No hay segunda oportunidad para una primera impresión aunque debería haberla.


Somos tremendos. Nos solemos fiar únicamente de las apariencias para hacernos una idea sobre un asunto o lo que es peor, sobre una determinada persona a la que acabamos de conocer. ¿Cómo podemos ser tan soberbios para confiar en nuestra perspicacia natural y juzgar y etiquetar a alguien, sin tener ningún dato que nos corrobore que lo que estamos pensando tiene alguna apariencia en realidad?

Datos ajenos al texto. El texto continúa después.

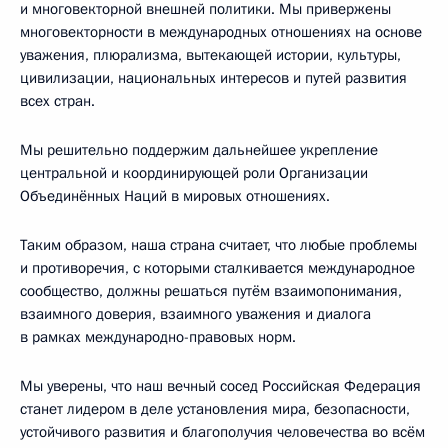
и многовекторной внешней политики. Мы привержены
многовекторности в международных отношениях на основе
уважения, плюрализма, вытекающей истории, культуры,
цивилизации, национальных интересов и путей развития
всех стран.
Мы решительно поддержим дальнейшее укрепление
центральной и координирующей роли Организации
Объединённых Наций в мировых отношениях.
Таким образом, наша страна считает, что любые проблемы
и противоречия, с которыми сталкивается международное
сообщество, должны решаться путём взаимопонимания,
взаимного доверия, взаимного уважения и диалога
в рамках международно-правовых норм.
Мы уверены, что наш вечный сосед Российская Федерация
станет лидером в деле установления мира, безопасности,
устойчивого развития и благополучия человечества во всём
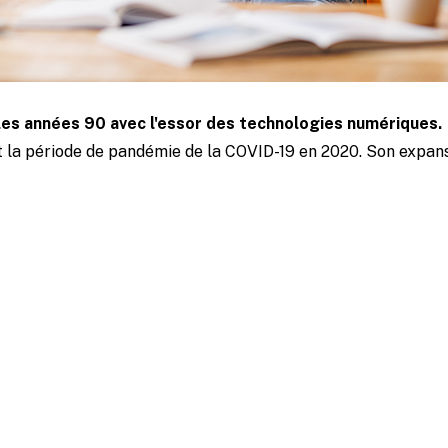
 les années 90 avec l'essor des technologies numériques.
t la période de pandémie de la COVID-19 en 2020. Son expans
ête réalisée par Owl Labs en 2021 a montré qu
és en télétravail
estiment être plus productifs 
environnement de travail à distance.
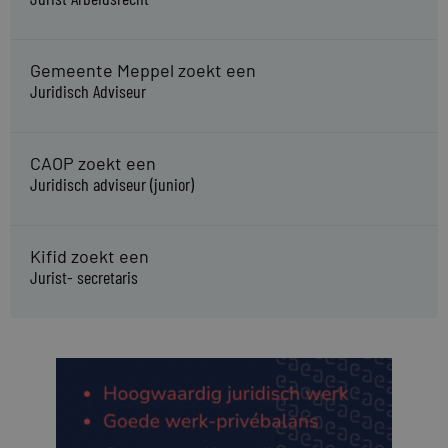
Gemeente Meppel zoekt een
Juridisch Adviseur
CAOP zoekt een
Juridisch adviseur (junior)
Kifid zoekt een
Jurist- secretaris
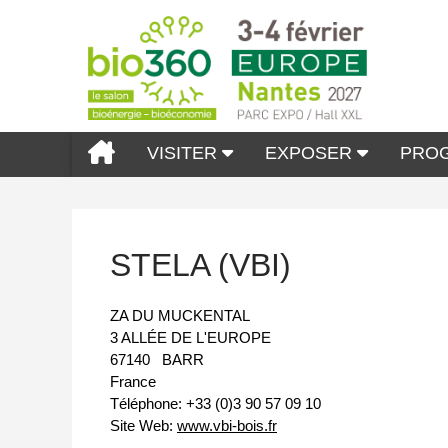
VISITER
EXPOSER
PRO
STELA (VBI)
ZA DU MUCKENTAL
3 ALLÉE DE L'EUROPE
67140
BARR
France
Téléphone:
+33 (0)3 90 57 09 10
Site Web:
www.vbi-bois.fr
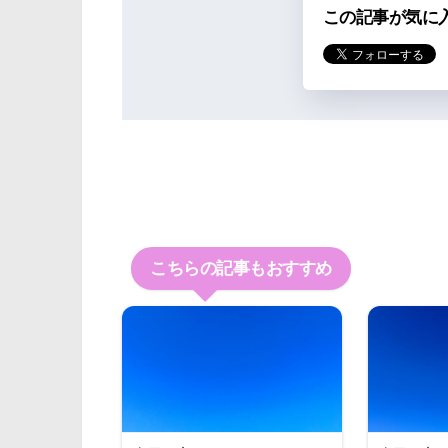
この記事が気に
こちらの記事もおすすめ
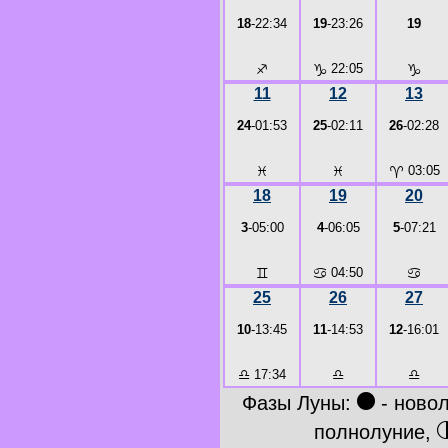
18
-22:34
19
-23:26
19
♐
♑
22:05
♑
11
12
13
24
-01:53
25
-02:11
26
-02:28
♓
♓
♈
03:05
18
19
20
3
-05:00
4
-06:05
5
-07:21
♊
♋
04:50
♋
25
26
27
10
-13:45
11
-14:53
12
-16:01
♎
17:34
♎
♎
●
Фазы Луны:
- ново
полнолуние,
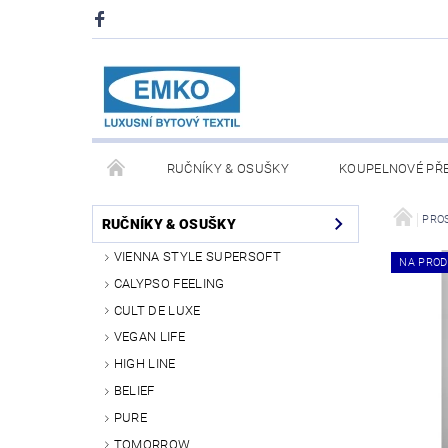
RUČNÍKY & OSUŠKY
KOUPELNOVÉ PŘ
PŘIKRÝVKY & POLŠTÁŘE
DEKY A PLÉDY
PRO
RUČNÍKY & OSUŠKY
VIENNA STYLE SUPERSOFT
NA PROD
O NÁS
PRODEJNA V PRAZE 6
OBCHODN
CALYPSO FEELING
CULT DE LUXE
VEGAN LIFE
HIGH LINE
BELIEF
PURE
TOMORROW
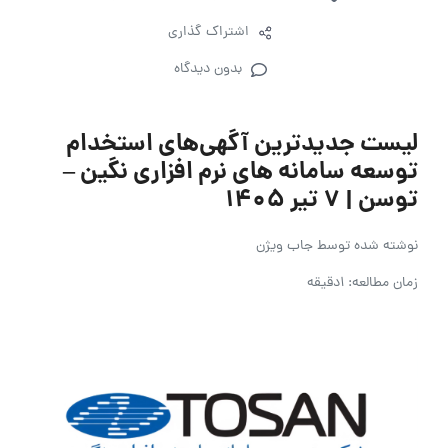
اشتراک گذاری
بدون دیدگاه
لیست جدیدترین آگهی‌های استخدام
توسعه سامانه های نرم افزاری نگین –
توسن | ۷ تیر ۱۴۰۵
نوشته شده توسط
جاب ویژن
زمان مطالعه: 1دقیقه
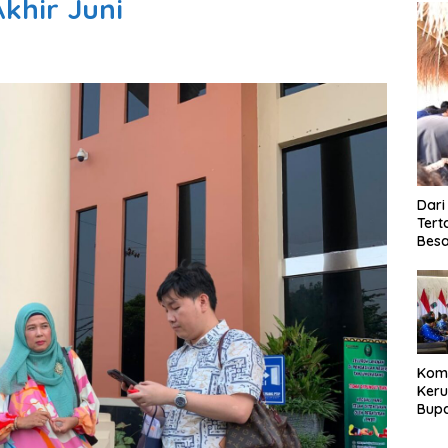
khir Juni
Dari
Tert
Besa
Kom
Ker
Bupa
Dija
Peng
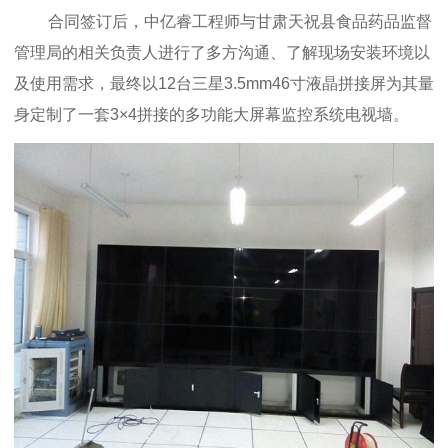
合同签订后，
中亿睿
工程师与
甘肃天祝县食品药品监督
管理局
的相关负责人进行了多方沟通、了解现场安装环境以
及使用需求，最终以12台三星3.5mm46寸液晶拼接屏为其量
身定制了一套3×4拼接的多功能大屏幕监控系统电视墙。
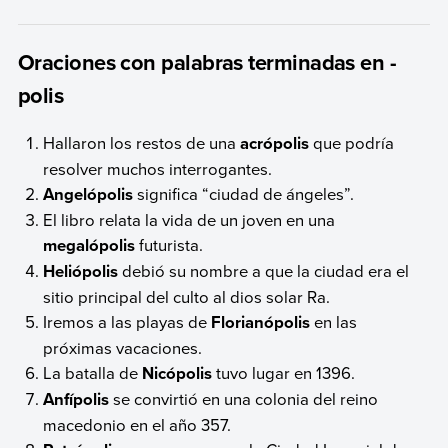
Oraciones con palabras terminadas en -
polis
Hallaron los restos de una
acrópolis
que podría
resolver muchos interrogantes.
Angelópolis
significa “ciudad de ángeles”.
El libro relata la vida de un joven en una
megalópolis
futurista.
Heliópolis
debió su nombre a que la ciudad era el
sitio principal del culto al dios solar Ra.
Iremos a las playas de
Florianópolis
en las
próximas vacaciones.
La batalla de
Nicópolis
tuvo lugar en 1396.
Anfípolis
se convirtió en una colonia del reino
macedonio en el año 357.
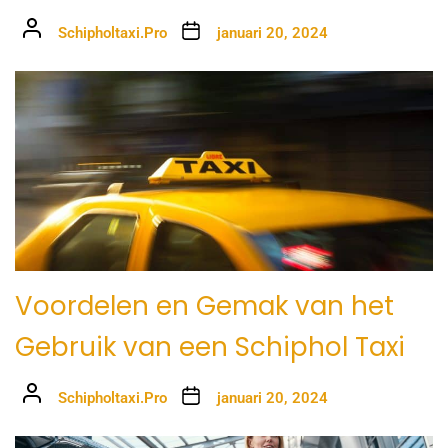
Schipholtaxi.Pro
januari 20, 2024
Voordelen en Gemak van het
Gebruik van een Schiphol Taxi
Schipholtaxi.Pro
januari 20, 2024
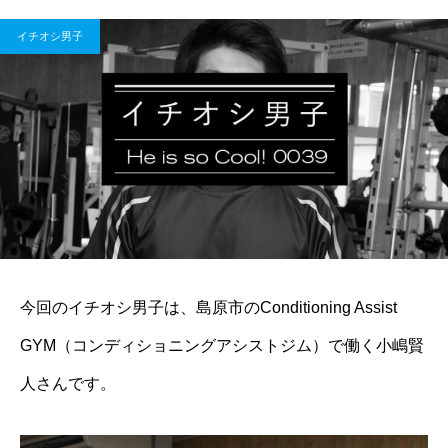
イチオシ男子
今回のイチオシ男子は、島原市のConditioning Assist
GYM（コンディショニングアシストジム）で働く小嶋賢
人さんです。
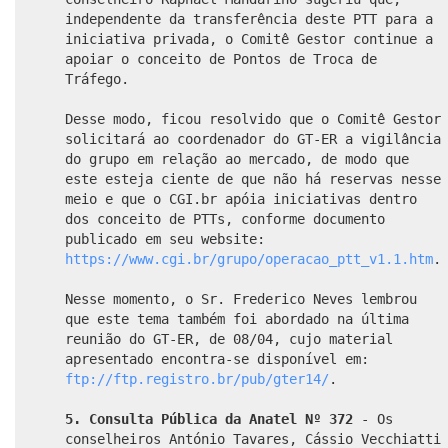
independente da transferência deste PTT para a
iniciativa privada, o Comitê Gestor continue a
apoiar o conceito de Pontos de Troca de
Tráfego.
Desse modo, ficou resolvido que o Comitê Gestor
solicitará ao coordenador do GT-ER a vigilância
do grupo em relação ao mercado, de modo que
este esteja ciente de que não há reservas nesse
meio e que o CGI.br apóia iniciativas dentro
dos conceito de PTTs, conforme documento
publicado em seu website:
https://www.cgi.br/grupo/operacao_ptt_v1.1.htm
.
Nesse momento, o Sr. Frederico Neves lembrou
que este tema também foi abordado na última
reunião do GT-ER, de 08/04, cujo material
apresentado encontra-se disponível em:
ftp://ftp.registro.br/pub/gter14/
.
5. Consulta Pública da Anatel Nº 372
- Os
conselheiros António Tavares, Cássio Vecchiatti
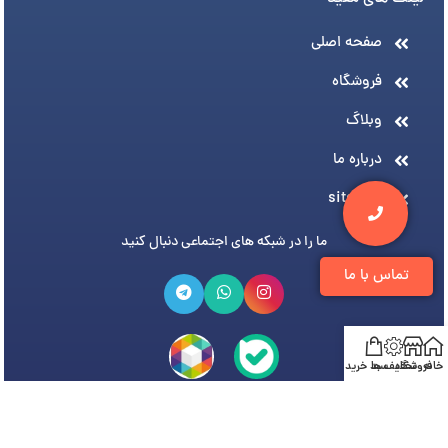
صفحه اصلی
فروشگاه
وبلاگ
درباره ما
sitemap
ما را در شبکه های اجتماعی دنبال کنید
تماس با ما
خانه
فروشگاه
تخفیف ها
سبد خرید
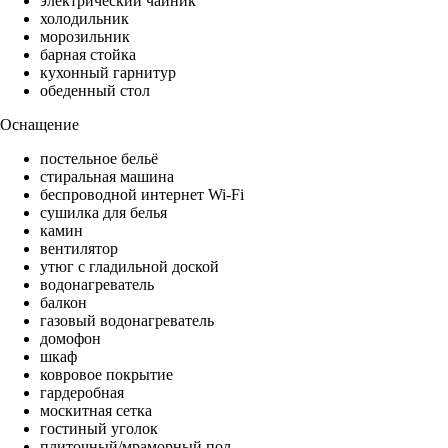
электрический чайник
холодильник
морозильник
барная стойка
кухонный гарнитур
обеденный стол
Оснащение
постельное бельё
стиральная машина
беспроводной интернет Wi-Fi
сушилка для белья
камин
вентилятор
утюг с гладильной доской
водонагреватель
балкон
газовый водонагреватель
домофон
шкаф
ковровое покрытие
гардеробная
москитная сетка
гостиный уголок
плиточный/мраморный пол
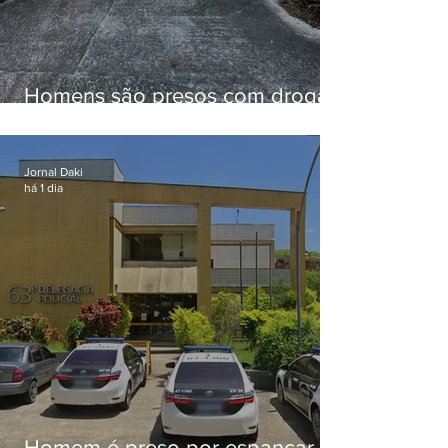
Homens são presos com drogas
e arma de fogo no Brejal
Jornal Daki
há 1 dia
Homem é preso por espancar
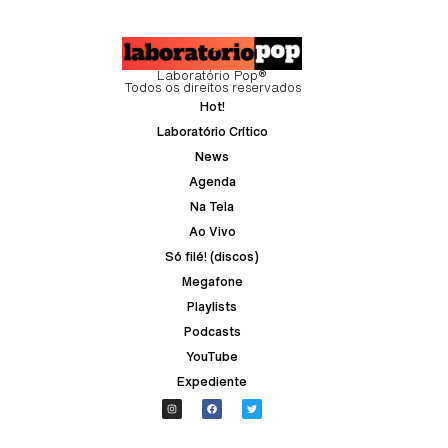
Laboratório Pop®
Todos os direitos reservados
Hot!
Laboratório Crítico
News
Agenda
Na Tela
Ao Vivo
Só filé! (discos)
Megafone
Playlists
Podcasts
YouTube
Expediente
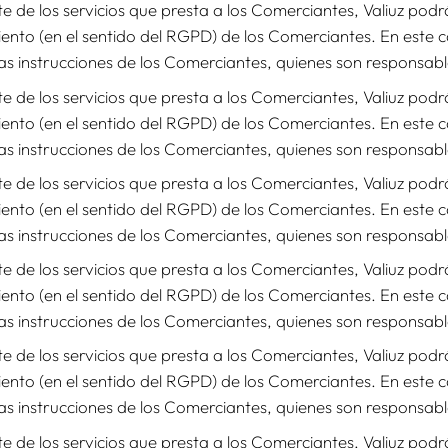
 de los servicios que presta a los Comerciantes, Valiuz po
iento (en el sentido del RGPD) de los Comerciantes. En este 
las instrucciones de los Comerciantes, quienes son responsabl
 de los servicios que presta a los Comerciantes, Valiuz po
iento (en el sentido del RGPD) de los Comerciantes. En este 
las instrucciones de los Comerciantes, quienes son responsabl
 de los servicios que presta a los Comerciantes, Valiuz po
iento (en el sentido del RGPD) de los Comerciantes. En este 
las instrucciones de los Comerciantes, quienes son responsabl
 de los servicios que presta a los Comerciantes, Valiuz po
iento (en el sentido del RGPD) de los Comerciantes. En este 
las instrucciones de los Comerciantes, quienes son responsabl
 de los servicios que presta a los Comerciantes, Valiuz po
iento (en el sentido del RGPD) de los Comerciantes. En este 
las instrucciones de los Comerciantes, quienes son responsabl
 de los servicios que presta a los Comerciantes, Valiuz po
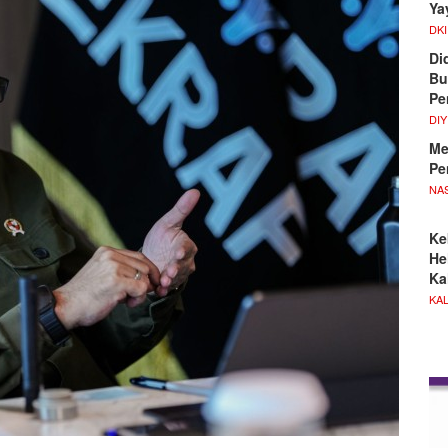
Ya
DKI
Di
Bu
Pe
DIY
Me
Pe
NA
Ke
He
Ka
KA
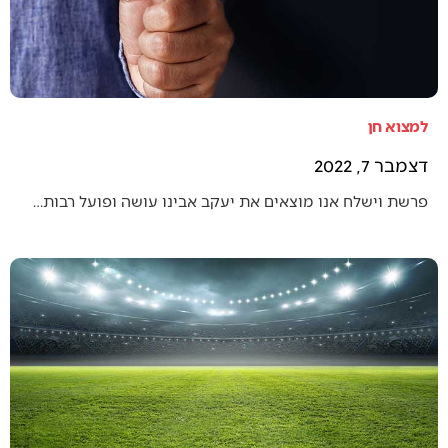
למצוא חן
דצמבר 7, 2022
פרשת וישלח אנו מוצאים את יעקב אבינו עושה ופועל רבות…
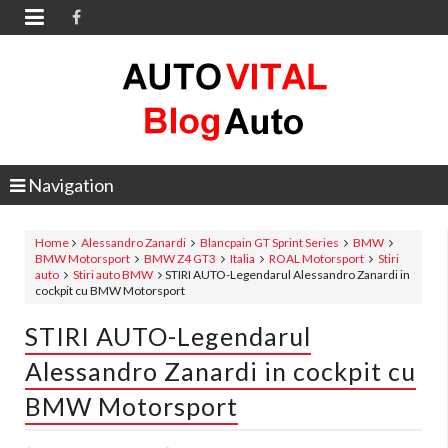

Navigation
Home
Alessandro Zanardi
Blancpain GT Sprint Series
BMW
BMW Motorsport
BMW Z4 GT3
Italia
ROAL Motorsport
Stiri
auto
Stiri auto BMW
STIRI AUTO-Legendarul Alessandro Zanardi in
cockpit cu BMW Motorsport
STIRI AUTO-Legendarul
Alessandro Zanardi in cockpit cu
BMW Motorsport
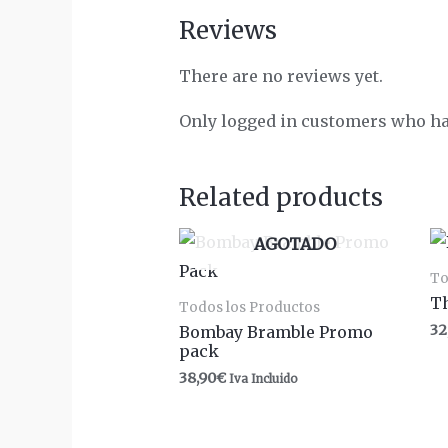
Reviews
There are no reviews yet.
Only logged in customers who ha
Related products
AGOTADO
To
T
Todos los Productos
32
Bombay Bramble Promo
pack
38,90
€
Iva Incluido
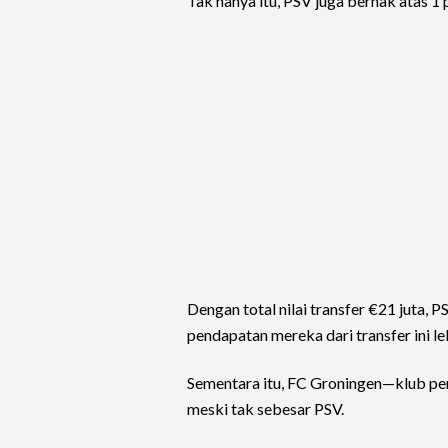
Tak hanya itu, PSV juga berhak atas 1 
Dengan total nilai transfer €21 juta
pendapatan mereka dari transfer ini leb
Sementara itu, FC Groningen—klub pe
meski tak sebesar PSV.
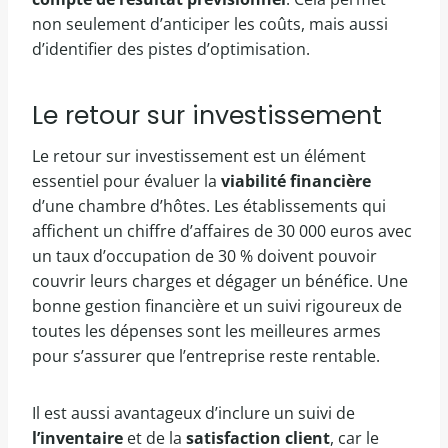
non seulement d’anticiper les coûts, mais aussi
d’identifier des pistes d’optimisation.
Le retour sur investissement
Le retour sur investissement est un élément
essentiel pour évaluer la
viabilité financière
d’une chambre d’hôtes. Les établissements qui
affichent un chiffre d’affaires de 30 000 euros avec
un taux d’occupation de 30 % doivent pouvoir
couvrir leurs charges et dégager un bénéfice. Une
bonne gestion financière et un suivi rigoureux de
toutes les dépenses sont les meilleures armes
pour s’assurer que l’entreprise reste rentable.
Il est aussi avantageux d’inclure un suivi de
l’inventaire
et de la
satisfaction client
, car le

Dicen algunos: “Es que mis intuiciones no fallan a la hora de conocer a una persona. Cuando me presentan a alguien, ya se muchas cosas sobre esa persona e incluso si me llevaré bien o mal con ella”.
¿Qué narices, objetivamente, podemos saber de un primer y fugaz encuentro? ¿Conocemos los sueños de esa persona? ¿Conocemos lo que le motiva, lo que le da pena, lo que le hace disfrutar o sufrir? ¿Conocemos cómo de tristes o alegres fueron sus años vividos? ¿Conocemos cómo ha llegado hasta dónde está y por qué caminos? ¿Conocemos adónde ha viajado y qué ha aprendido? ¿Conocemos en qué emplea su tiempo libre, con quién vive, quienes son sus amigos o si tiene muchos o pocos? ¿Conocemos qué opinión tiene sobre los temas que nos interesan? ¿Qué sabemos al respecto de su talento, de su inteligencia, de sus pasiones, de sus gustos …?
No sabemos nada en absoluto, pero ya le adjudicamos una etiqueta. A veces se rectifica, pero otras veces ni nos tomamos la molestia porque ya hemos llegado a una conclusión y nosotros nunca nos equivocamos.